Department of Otolaryngology-Head and Neck Surgery, University of California, Irvine Medical Center, Orange, California.
and the Department of Otolaryngology-Head and Neck Surgery, University of Pennsylvania, Philadelphia, Pennsylvania, U.S.A.
Laryngoscope. 2019 Oct;129(10):2258-2261. doi: 10.1002/lary.28053. Epub 2019 Apr 30.
Rathke cleft cysts (RCCs) are rare, benign lesions formed from remnants of Rathke pouch during embryologic development. However, following marsupialization, maintaining tract patency remains a challenge. Several techniques for decreasing stenosis have been described, including free mucosal grafting, silastic spacing, and using steroid-eluting stents. Nasoseptal flaps (NSFs) have a reliable vascular supply and are widely utilized in skull base reconstruction. We present a novel technique to maintain patency of the marsupialized RCC cavity by lining it with an NSF to promote long-term drainage and re-epithelialization of the RCC cavity.

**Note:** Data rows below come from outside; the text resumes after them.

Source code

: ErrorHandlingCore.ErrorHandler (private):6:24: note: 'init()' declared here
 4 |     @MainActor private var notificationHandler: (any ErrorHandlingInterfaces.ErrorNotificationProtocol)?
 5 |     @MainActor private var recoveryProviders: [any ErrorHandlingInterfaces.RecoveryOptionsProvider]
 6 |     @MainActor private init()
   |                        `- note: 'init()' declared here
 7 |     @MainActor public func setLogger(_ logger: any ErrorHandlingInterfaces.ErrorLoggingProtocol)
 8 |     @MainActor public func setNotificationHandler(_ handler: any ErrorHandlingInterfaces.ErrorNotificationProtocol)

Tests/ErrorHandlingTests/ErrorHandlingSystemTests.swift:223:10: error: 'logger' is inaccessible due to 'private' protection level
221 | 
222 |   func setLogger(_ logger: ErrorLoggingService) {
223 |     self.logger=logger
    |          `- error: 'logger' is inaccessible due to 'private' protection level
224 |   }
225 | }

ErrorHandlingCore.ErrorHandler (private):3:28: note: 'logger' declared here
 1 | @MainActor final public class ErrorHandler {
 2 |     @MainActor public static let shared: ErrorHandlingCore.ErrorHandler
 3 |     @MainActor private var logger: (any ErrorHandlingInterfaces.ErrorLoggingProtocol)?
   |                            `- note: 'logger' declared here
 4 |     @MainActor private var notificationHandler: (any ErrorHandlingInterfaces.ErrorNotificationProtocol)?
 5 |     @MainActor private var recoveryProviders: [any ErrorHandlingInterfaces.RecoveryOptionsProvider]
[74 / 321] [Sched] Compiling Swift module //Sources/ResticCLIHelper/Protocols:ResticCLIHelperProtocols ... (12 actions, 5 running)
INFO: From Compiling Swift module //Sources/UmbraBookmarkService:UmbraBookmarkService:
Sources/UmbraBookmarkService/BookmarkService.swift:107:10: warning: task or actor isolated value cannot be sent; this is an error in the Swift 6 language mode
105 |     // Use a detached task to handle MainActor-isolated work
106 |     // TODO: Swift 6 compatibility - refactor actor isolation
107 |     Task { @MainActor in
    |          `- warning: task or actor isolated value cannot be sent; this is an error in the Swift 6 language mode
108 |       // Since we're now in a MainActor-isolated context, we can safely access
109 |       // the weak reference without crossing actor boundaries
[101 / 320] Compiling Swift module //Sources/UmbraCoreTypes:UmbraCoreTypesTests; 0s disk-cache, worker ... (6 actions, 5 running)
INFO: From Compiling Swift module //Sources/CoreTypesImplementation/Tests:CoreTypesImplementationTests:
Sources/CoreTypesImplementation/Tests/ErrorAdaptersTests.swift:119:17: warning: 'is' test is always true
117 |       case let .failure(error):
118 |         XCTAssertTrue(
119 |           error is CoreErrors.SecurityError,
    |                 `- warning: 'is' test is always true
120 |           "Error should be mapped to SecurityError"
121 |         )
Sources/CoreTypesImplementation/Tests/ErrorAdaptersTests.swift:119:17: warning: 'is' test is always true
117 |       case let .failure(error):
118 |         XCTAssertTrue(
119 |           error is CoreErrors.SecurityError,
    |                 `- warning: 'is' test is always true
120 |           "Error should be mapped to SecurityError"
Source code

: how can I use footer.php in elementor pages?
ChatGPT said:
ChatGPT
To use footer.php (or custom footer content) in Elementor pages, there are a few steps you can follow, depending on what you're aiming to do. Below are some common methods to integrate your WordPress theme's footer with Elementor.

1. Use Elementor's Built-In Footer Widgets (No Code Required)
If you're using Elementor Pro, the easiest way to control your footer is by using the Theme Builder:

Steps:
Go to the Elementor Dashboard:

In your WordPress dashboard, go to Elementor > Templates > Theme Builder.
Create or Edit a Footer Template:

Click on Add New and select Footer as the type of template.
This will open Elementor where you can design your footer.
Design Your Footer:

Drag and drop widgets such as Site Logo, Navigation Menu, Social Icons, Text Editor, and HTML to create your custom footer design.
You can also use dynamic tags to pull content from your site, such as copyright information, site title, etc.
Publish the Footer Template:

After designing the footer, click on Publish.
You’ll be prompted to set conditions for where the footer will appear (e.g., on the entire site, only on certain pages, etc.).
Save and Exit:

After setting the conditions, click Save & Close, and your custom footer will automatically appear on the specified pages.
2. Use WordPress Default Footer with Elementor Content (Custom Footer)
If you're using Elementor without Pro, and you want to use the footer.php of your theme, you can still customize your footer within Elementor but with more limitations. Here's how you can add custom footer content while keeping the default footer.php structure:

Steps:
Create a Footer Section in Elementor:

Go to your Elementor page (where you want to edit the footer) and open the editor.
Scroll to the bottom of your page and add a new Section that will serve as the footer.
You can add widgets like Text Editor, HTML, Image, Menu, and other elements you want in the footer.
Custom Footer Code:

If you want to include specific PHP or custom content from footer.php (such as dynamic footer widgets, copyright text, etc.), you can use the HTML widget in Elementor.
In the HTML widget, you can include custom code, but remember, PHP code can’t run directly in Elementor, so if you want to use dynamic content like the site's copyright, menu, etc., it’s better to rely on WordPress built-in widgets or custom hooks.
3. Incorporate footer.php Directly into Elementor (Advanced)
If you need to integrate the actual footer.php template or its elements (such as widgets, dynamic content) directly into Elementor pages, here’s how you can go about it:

Retrospective chart review of all patients who underwent surgery for symptomatic RCCs. These patients underwent endoscopic endonasal surgery between February 3, 2016, and June 12, 2018, with marsupialization followed by circumferential NSF lining. Primary outcomes include symptomatic control, surgical complications, and RCC cavity patency.

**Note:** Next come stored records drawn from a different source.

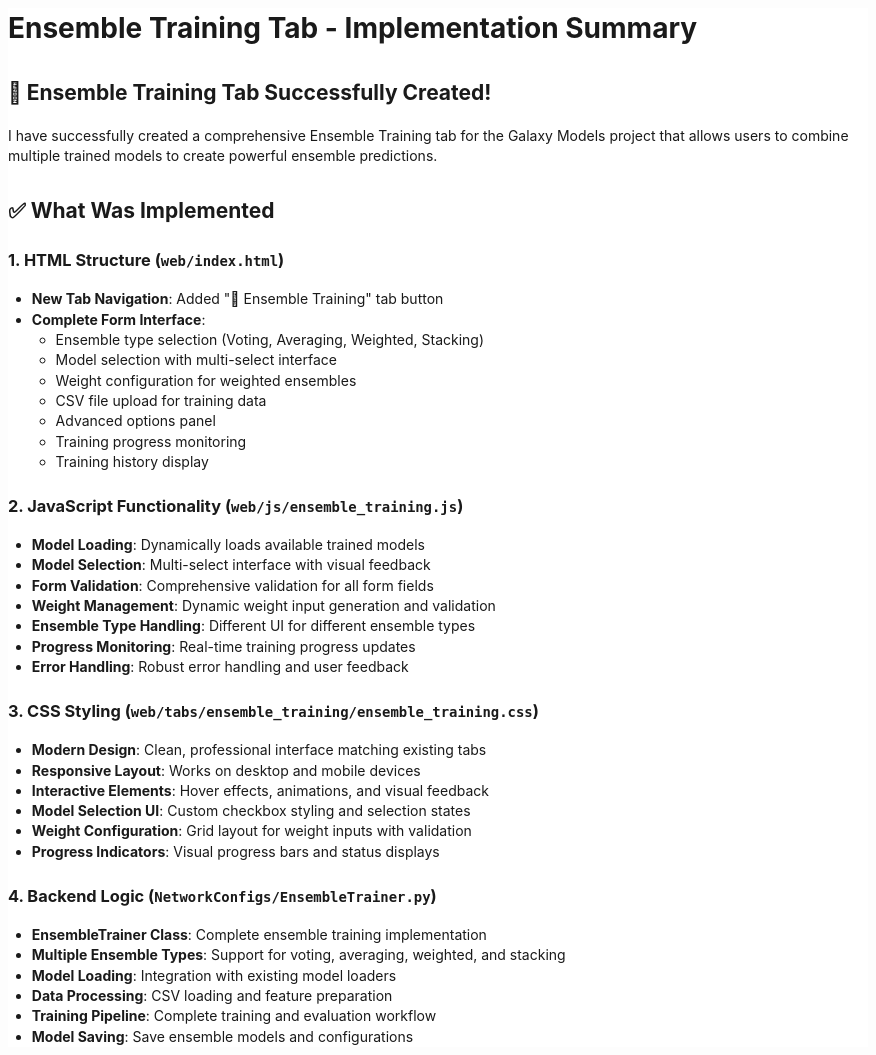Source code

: # Ensemble Training Tab - Implementation Summary

## 🎉 Ensemble Training Tab Successfully Created!

I have successfully created a comprehensive Ensemble Training tab for the Galaxy Models project that allows users to combine multiple trained models to create powerful ensemble predictions.

## ✅ What Was Implemented

### 1. **HTML Structure** (`web/index.html`)
- **New Tab Navigation**: Added "🎯 Ensemble Training" tab button
- **Complete Form Interface**: 
  - Ensemble type selection (Voting, Averaging, Weighted, Stacking)
  - Model selection with multi-select interface
  - Weight configuration for weighted ensembles
  - CSV file upload for training data
  - Advanced options panel
  - Training progress monitoring
  - Training history display

### 2. **JavaScript Functionality** (`web/js/ensemble_training.js`)
- **Model Loading**: Dynamically loads available trained models
- **Model Selection**: Multi-select interface with visual feedback
- **Form Validation**: Comprehensive validation for all form fields
- **Weight Management**: Dynamic weight input generation and validation
- **Ensemble Type Handling**: Different UI for different ensemble types
- **Progress Monitoring**: Real-time training progress updates
- **Error Handling**: Robust error handling and user feedback

### 3. **CSS Styling** (`web/tabs/ensemble_training/ensemble_training.css`)
- **Modern Design**: Clean, professional interface matching existing tabs
- **Responsive Layout**: Works on desktop and mobile devices
- **Interactive Elements**: Hover effects, animations, and visual feedback
- **Model Selection UI**: Custom checkbox styling and selection states
- **Weight Configuration**: Grid layout for weight inputs with validation
- **Progress Indicators**: Visual progress bars and status displays

### 4. **Backend Logic** (`NetworkConfigs/EnsembleTrainer.py`)
- **EnsembleTrainer Class**: Complete ensemble training implementation
- **Multiple Ensemble Types**: Support for voting, averaging, weighted, and stacking
- **Model Loading**: Integration with existing model loaders
- **Data Processing**: CSV loading and feature preparation
- **Training Pipeline**: Complete training and evaluation workflow
- **Model Saving**: Save ensemble models and configurations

Seven patients underwent RCC marsupialization with no intraoperative cerebrospinal fluid leak, followed by circumferential lining of the marsupialized cavity with an NSF. In each case, no cyst re-accumulation or recurrent symptoms were noted, and the NSF lining provided long-term patency of the tract in all cases to a mean of 6.7 ± 10.1 months of follow-up, including one patient with sustained patency at 29 months follow-up.

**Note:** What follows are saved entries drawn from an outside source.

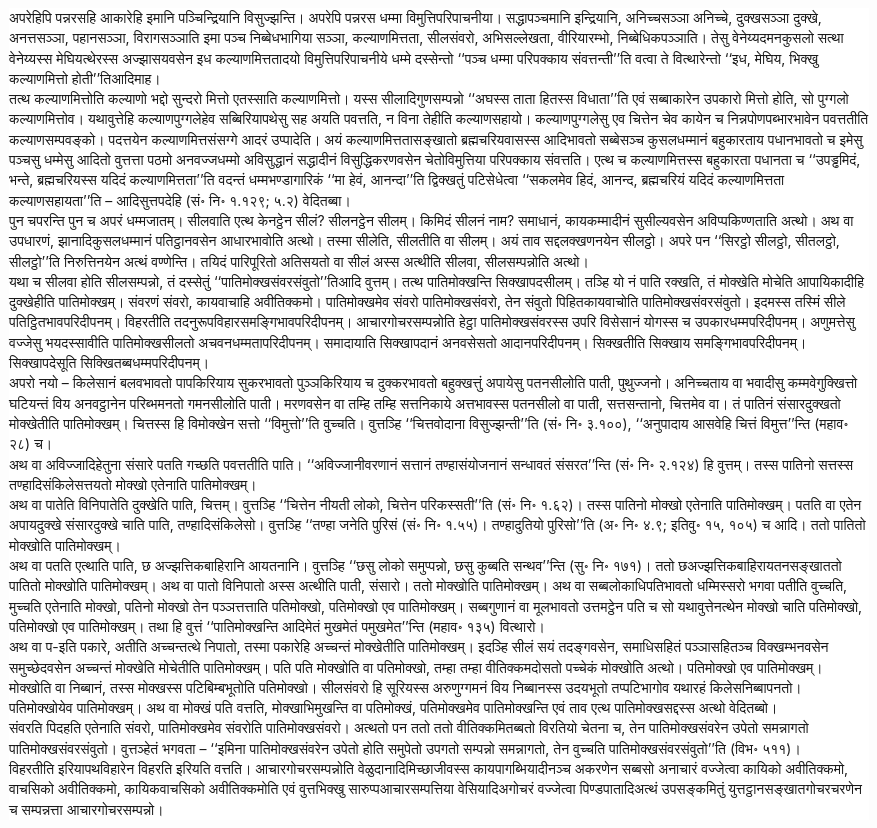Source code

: अपरेहिपि पन्नरसहि आकारेहि इमानि पञ्चिन्द्रियानि विसुज्झन्ति। अपरेपि पन्नरस धम्मा विमुत्तिपरिपाचनीया। सद्धापञ्चमानि इन्द्रियानि, अनिच्चसञ्ञा अनिच्चे, दुक्खसञ्ञा दुक्खे, अनत्तसञ्ञा, पहानसञ्ञा, विरागसञ्ञाति इमा पञ्च निब्बेधभागिया सञ्ञा, कल्याणमित्तता, सीलसंवरो, अभिसल्लेखता, वीरियारम्भो, निब्बेधिकपञ्ञाति। तेसु वेनेय्यदमनकुसलो सत्था वेनेय्यस्स मेघियत्थेरस्स अज्झासयवसेन इध कल्याणमित्ततादयो विमुत्तिपरिपाचनीये धम्मे दस्सेन्तो ‘‘पञ्च धम्मा परिपक्काय संवत्तन्ती’’ति वत्वा ते वित्थारेन्तो ‘‘इध, मेघिय, भिक्खु कल्याणमित्तो होती’’तिआदिमाह।  
तत्थ कल्याणमित्तोति कल्याणो भद्दो सुन्दरो मित्तो एतस्साति कल्याणमित्तो। यस्स सीलादिगुणसम्पन्नो ‘‘अघस्स ताता हितस्स विधाता’’ति एवं सब्बाकारेन उपकारो मित्तो होति, सो पुग्गलो कल्याणमित्तोव। यथावुत्तेहि कल्याणपुग्गलेहेव सब्बिरियापथेसु सह अयति पवत्तति, न विना तेहीति कल्याणसहायो। कल्याणपुग्गलेसु एव चित्तेन चेव कायेन च निन्नपोणपब्भारभावेन पवत्ततीति कल्याणसम्पवङ्को। पदत्तयेन कल्याणमित्तसंसग्गे आदरं उप्पादेति। अयं कल्याणमित्ततासङ्खातो ब्रह्मचरियवासस्स आदिभावतो सब्बेसञ्च कुसलधम्मानं बहुकारताय पधानभावतो च इमेसु पञ्चसु धम्मेसु आदितो वुत्तत्ता पठमो अनवज्जधम्मो अविसुद्धानं सद्धादीनं विसुद्धिकरणवसेन चेतोविमुत्तिया परिपक्काय संवत्तति। एत्थ च कल्याणमित्तस्स बहुकारता पधानता च ‘‘उपड्ढमिदं, भन्ते, ब्रह्मचरियस्स यदिदं कल्याणमित्तता’’ति वदन्तं धम्मभण्डागारिकं ‘‘मा हेवं, आनन्दा’’ति द्विक्खतुं पटिसेधेत्वा ‘‘सकलमेव हिदं, आनन्द, ब्रह्मचरियं यदिदं कल्याणमित्तता कल्याणसहायता’’ति – आदिसुत्तपदेहि (सं॰ नि॰ १.१२९; ५.२) वेदितब्बा।  
पुन चपरन्ति पुन च अपरं धम्मजातम्। सीलवाति एत्थ केनट्ठेन सीलं? सीलनट्ठेन सीलम्। किमिदं सीलनं नाम? समाधानं, कायकम्मादीनं सुसील्यवसेन अविप्पकिण्णताति अत्थो। अथ वा उपधारणं, झानादिकुसलधम्मानं पतिट्ठानवसेन आधारभावोति अत्थो। तस्मा सीलेति, सीलतीति वा सीलम्। अयं ताव सद्दलक्खणनयेन सीलट्ठो। अपरे पन ‘‘सिरट्ठो सीलट्ठो, सीतलट्ठो, सीलट्ठो’’ति निरुत्तिनयेन अत्थं वण्णेन्ति। तयिदं पारिपूरितो अतिसयतो वा सीलं अस्स अत्थीति सीलवा, सीलसम्पन्नोति अत्थो।  
यथा च सीलवा होति सीलसम्पन्नो, तं दस्सेतुं ‘‘पातिमोक्खसंवरसंवुतो’’तिआदि वुत्तम्। तत्थ पातिमोक्खन्ति सिक्खापदसीलम्। तञ्हि यो नं पाति रक्खति, तं मोक्खेति मोचेति आपायिकादीहि दुक्खेहीति पातिमोक्खम्। संवरणं संवरो, कायवाचाहि अवीतिक्कमो। पातिमोक्खमेव संवरो पातिमोक्खसंवरो, तेन संवुतो पिहितकायवाचोति पातिमोक्खसंवरसंवुतो। इदमस्स तस्मिं सीले पतिट्ठितभावपरिदीपनम्। विहरतीति तदनुरूपविहारसमङ्गिभावपरिदीपनम्। आचारगोचरसम्पन्नोति हेट्ठा पातिमोक्खसंवरस्स उपरि विसेसानं योगस्स च उपकारधम्मपरिदीपनम्। अणुमत्तेसु वज्जेसु भयदस्सावीति पातिमोक्खसीलतो अचवनधम्मतापरिदीपनम्। समादायाति सिक्खापदानं अनवसेसतो आदानपरिदीपनम्। सिक्खतीति सिक्खाय समङ्गिभावपरिदीपनम्। सिक्खापदेसूति सिक्खितब्बधम्मपरिदीपनम्।  
अपरो नयो – किलेसानं बलवभावतो पापकिरियाय सुकरभावतो पुञ्ञकिरियाय च दुक्करभावतो बहुक्खत्तुं अपायेसु पतनसीलोति पाती, पुथुज्जनो। अनिच्चताय वा भवादीसु कम्मवेगुक्खित्तो घटियन्तं विय अनवट्ठानेन परिब्भमनतो गमनसीलोति पाती। मरणवसेन वा तम्हि तम्हि सत्तनिकाये अत्तभावस्स पतनसीलो वा पाती, सत्तसन्तानो, चित्तमेव वा। तं पातिनं संसारदुक्खतो मोक्खेतीति पातिमोक्खम्। चित्तस्स हि विमोक्खेन सत्तो ‘‘विमुत्तो’’ति वुच्चति। वुत्तञ्हि ‘‘चित्तवोदाना विसुज्झन्ती’’ति (सं॰ नि॰ ३.१००), ‘‘अनुपादाय आसवेहि चित्तं विमुत्त’’न्ति (महाव॰ २८) च।  
अथ वा अविज्जादिहेतुना संसारे पतति गच्छति पवत्ततीति पाति। ‘‘अविज्जानीवरणानं सत्तानं तण्हासंयोजनानं सन्धावतं संसरत’’न्ति (सं॰ नि॰ २.१२४) हि वुत्तम्। तस्स पातिनो सत्तस्स तण्हादिसंकिलेसत्तयतो मोक्खो एतेनाति पातिमोक्खम्।  
अथ वा पातेति विनिपातेति दुक्खेति पाति, चित्तम्। वुत्तञ्हि ‘‘चित्तेन नीयती लोको, चित्तेन परिकस्सती’’ति (सं॰ नि॰ १.६२)। तस्स पातिनो मोक्खो एतेनाति पातिमोक्खम्। पतति वा एतेन अपायदुक्खे संसारदुक्खे चाति पाति, तण्हादिसंकिलेसो। वुत्तञ्हि ‘‘तण्हा जनेति पुरिसं (सं॰ नि॰ १.५५)। तण्हादुतियो पुरिसो’’ति (अ॰ नि॰ ४.९; इतिवु॰ १५, १०५) च आदि। ततो पातितो मोक्खोति पातिमोक्खम्।  
अथ वा पतति एत्थाति पाति, छ अज्झत्तिकबाहिरानि आयतनानि। वुत्तञ्हि ‘‘छसु लोको समुप्पन्नो, छसु कुब्बति सन्थव’’न्ति (सु॰ नि॰ १७१)। ततो छअज्झत्तिकबाहिरायतनसङ्खाततो पातितो मोक्खोति पातिमोक्खम्। अथ वा पातो विनिपातो अस्स अत्थीति पाती, संसारो। ततो मोक्खोति पातिमोक्खम्। अथ वा सब्बलोकाधिपतिभावतो धम्मिस्सरो भगवा पतीति वुच्चति, मुच्चति एतेनाति मोक्खो, पतिनो मोक्खो तेन पञ्ञत्तत्ताति पतिमोक्खो, पतिमोक्खो एव पातिमोक्खम्। सब्बगुणानं वा मूलभावतो उत्तमट्ठेन पति च सो यथावुत्तेनत्थेन मोक्खो चाति पतिमोक्खो, पतिमोक्खो एव पातिमोक्खम्। तथा हि वुत्तं ‘‘पातिमोक्खन्ति आदिमेतं मुखमेतं पमुखमेत’’न्ति (महाव॰ १३५) वित्थारो।  
अथ वा प-इति पकारे, अतीति अच्चन्तत्थे निपातो, तस्मा पकारेहि अच्चन्तं मोक्खेतीति पातिमोक्खम्। इदञ्हि सीलं सयं तदङ्गवसेन, समाधिसहितं पञ्ञासहितञ्च विक्खम्भनवसेन समुच्छेदवसेन अच्चन्तं मोक्खेति मोचेतीति पातिमोक्खम्। पति पति मोक्खोति वा पतिमोक्खो, तम्हा तम्हा वीतिक्कमदोसतो पच्चेकं मोक्खोति अत्थो। पतिमोक्खो एव पातिमोक्खम्। मोक्खोति वा निब्बानं, तस्स मोक्खस्स पटिबिम्बभूतोति पतिमोक्खो। सीलसंवरो हि सूरियस्स अरुणुग्गमनं विय निब्बानस्स उदयभूतो तप्पटिभागोव यथारहं किलेसनिब्बापनतो। पतिमोक्खोयेव पातिमोक्खम्। अथ वा मोक्खं पति वत्तति, मोक्खाभिमुखन्ति वा पतिमोक्खं, पतिमोक्खमेव पातिमोक्खन्ति एवं ताव एत्थ पातिमोक्खसद्दस्स अत्थो वेदितब्बो।  
संवरति पिदहति एतेनाति संवरो, पातिमोक्खमेव संवरोति पातिमोक्खसंवरो। अत्थतो पन ततो ततो वीतिक्कमितब्बतो विरतियो चेतना च, तेन पातिमोक्खसंवरेन उपेतो समन्नागतो पातिमोक्खसंवरसंवुतो। वुत्तञ्हेतं भगवता – ‘‘इमिना पातिमोक्खसंवरेन उपेतो होति समुपेतो उपगतो सम्पन्नो समन्नागतो, तेन वुच्चति पातिमोक्खसंवरसंवुतो’’ति (विभ॰ ५११)।  
विहरतीति इरियापथविहारेन विहरति इरियति वत्तति। आचारगोचरसम्पन्नोति वेळुदानादिमिच्छाजीवस्स कायपागब्भियादीनञ्च अकरणेन सब्बसो अनाचारं वज्जेत्वा कायिको अवीतिक्कमो, वाचसिको अवीतिक्कमो, कायिकवाचसिको अवीतिक्कमोति एवं वुत्तभिक्खु सारुप्पआचारसम्पत्तिया वेसियादिअगोचरं वज्जेत्वा पिण्डपातादिअत्थं उपसङ्कमितुं युत्तट्ठानसङ्खातगोचरचरणेन च सम्पन्नत्ता आचारगोचरसम्पन्नो।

Utilization of the NSF to "stent open" the RCC cavity following marsupialization is a safe and effective means to prevent restenosis. Advantages include sustained patency of RCC cavity for complete drainage and a dependable vascular supply.
4 Laryngoscope, 129:2258-2261, 2019.
Rathke 裂隙囊肿(RCC)是一种罕见的良性病变,由胚胎发育过程中 Rathke 囊的残余物形成。然而,在形成袋状后,保持通道通畅仍然是一个挑战。已经描述了几种减少狭窄的技术,包括游离黏膜移植、硅酮间隔和使用类固醇洗脱支架。鼻中隔瓣(NSF)具有可靠的血管供应,广泛应用于颅底重建。我们提出了一种新的技术,即用 NSF 衬里袋状化的 RCC 腔,以促进 RCC 腔的长期引流和再上皮化,从而保持其通畅。
回顾性分析 2016 年 2 月 3 日至 2018 年 6 月 12 日期间因症状性 RCC 而行手术治疗的所有患者的病历。这些患者接受了内镜经鼻内手术,行 RCC 袋状化,随后进行 NSF 环形衬里。主要结局包括症状控制、手术并发症和 RCC 腔通畅性。
7 例患者行 RCC 袋状化,术中无脑脊液漏,随后用 NSF 环形衬里袋状化腔。在每例患者中,均未发现囊肿再积聚或症状复发,NSF 衬里在所有病例中均提供了通道的长期通畅,随访平均时间为 6.7±10.1 个月,包括 1 例患者在 29 个月随访时仍保持通畅。
在袋状化后,用 NSF“支架撑开”RCC 腔是预防再狭窄的一种安全有效的方法。其优点包括 RCC 腔的完全引流和可靠的血管供应。
4 级喉镜,129:2258-2261,2019 年。